That sort of voting is astounding in its simplicity and stupidity. How is it possible for some to be so obtuse and willfully self-harming? Instead of trying something that’s been on standby, and ready, for decades, they are too timid to take the test; so, with a chagrined shrug, perhaps even saying, “What can I do?”, they opt for the easy choice, the “safer” choice, preferring what they have experienced time-and-again, the mean-spiritedness and opportunism exemplified by the Conservatives of today and the complacency and arrogance of a regime too corrupt and tired to really care about offering, let alone making, a real difference.
Now, when I hear someone say to me, “I want to vote NDP but they can’t win,” I just mouth, “FU” and walk away.
Malcolm X said: If you don’t stand for something you will fall for anything. He was right.

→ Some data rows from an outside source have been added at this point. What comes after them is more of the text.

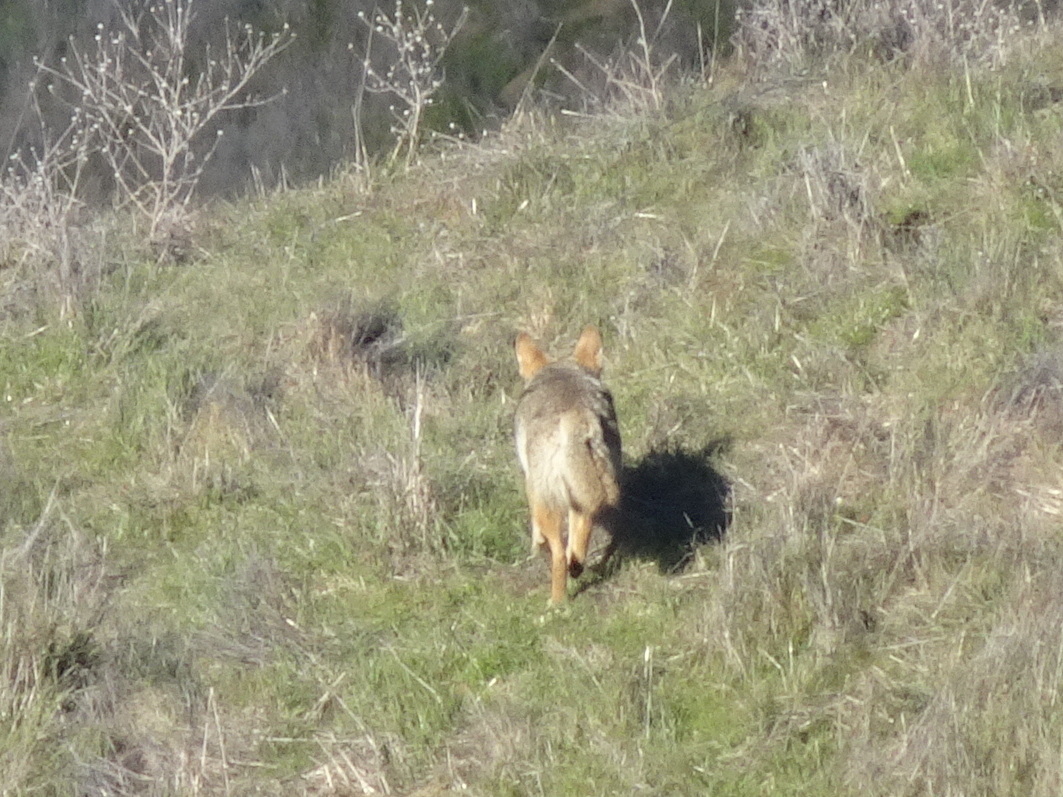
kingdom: Animalia
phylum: Chordata
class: Mammalia
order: Carnivora
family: Canidae
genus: Canis
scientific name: Canis latrans
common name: Coyote
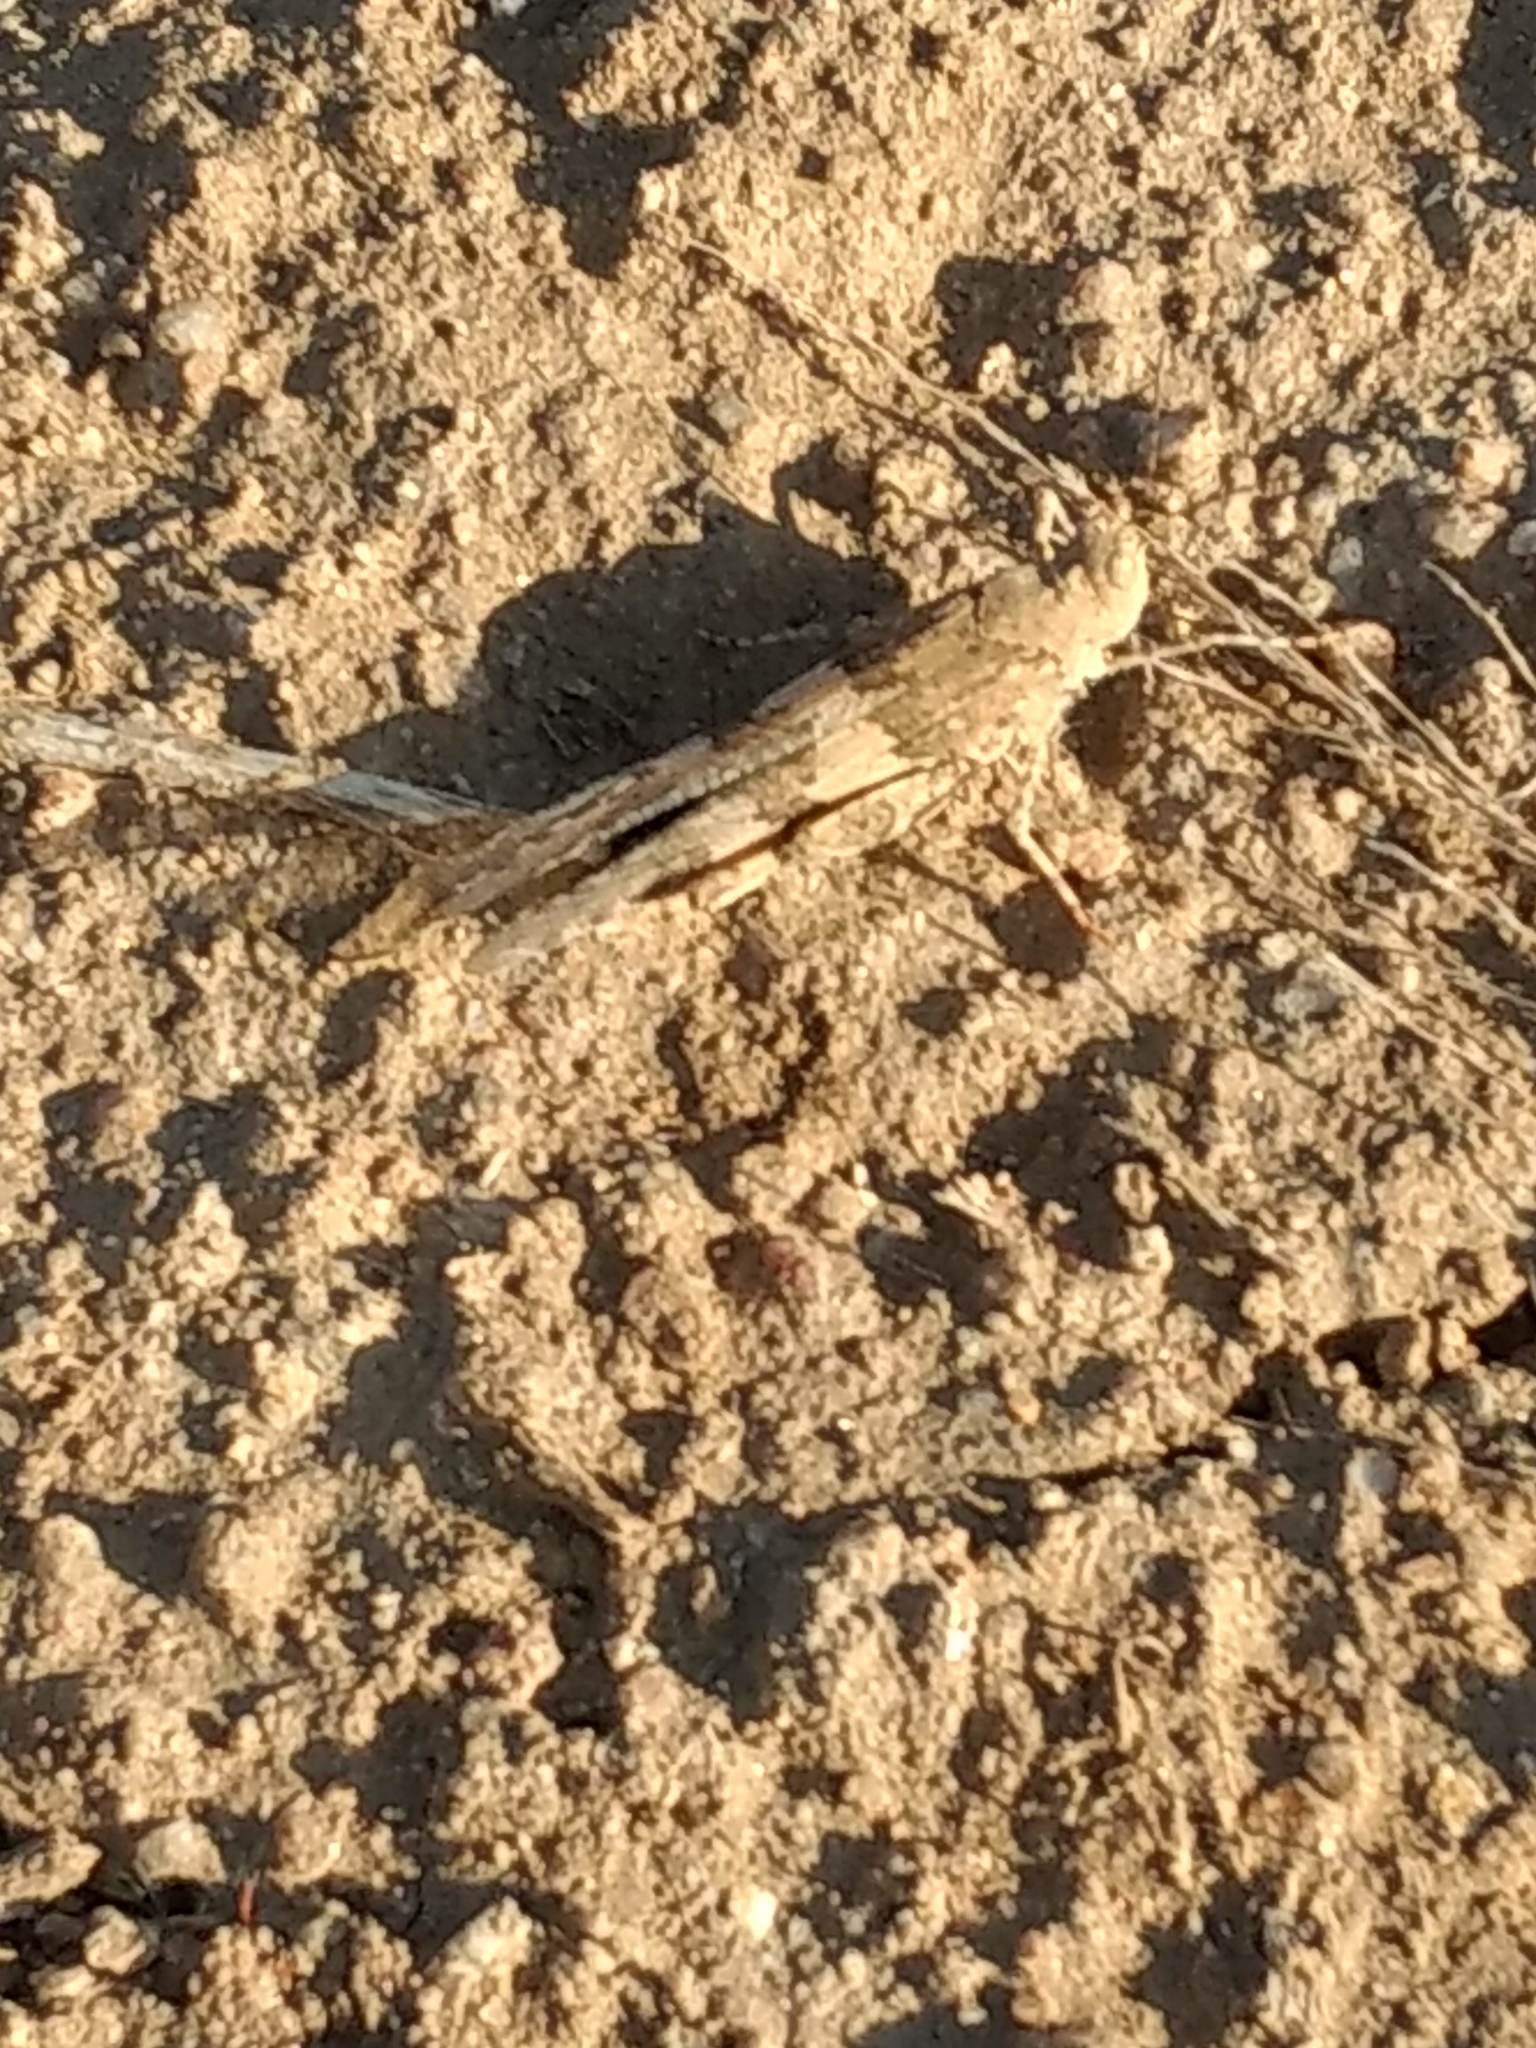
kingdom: Animalia
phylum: Arthropoda
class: Insecta
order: Orthoptera
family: Acrididae
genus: Trimerotropis
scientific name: Trimerotropis pallidipennis
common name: Pallid-winged grasshopper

Canada will lose again and again every time we opt for the same ol’ same ol’. We will convince ourselves we made the right choice but we never will because we could not bring ourselves to take that small step towards change. Voters need to shrug off that apathy, rid themselves of their doubts and fears and sense of victimhood and accept some responsibility for their own choices. Until we do, Canada will be the worst for it.
And that’s on you.
But such is the irresistible nature of truth, that all it asks and all it wants, is the liberty of appearing. – Thomas Paine.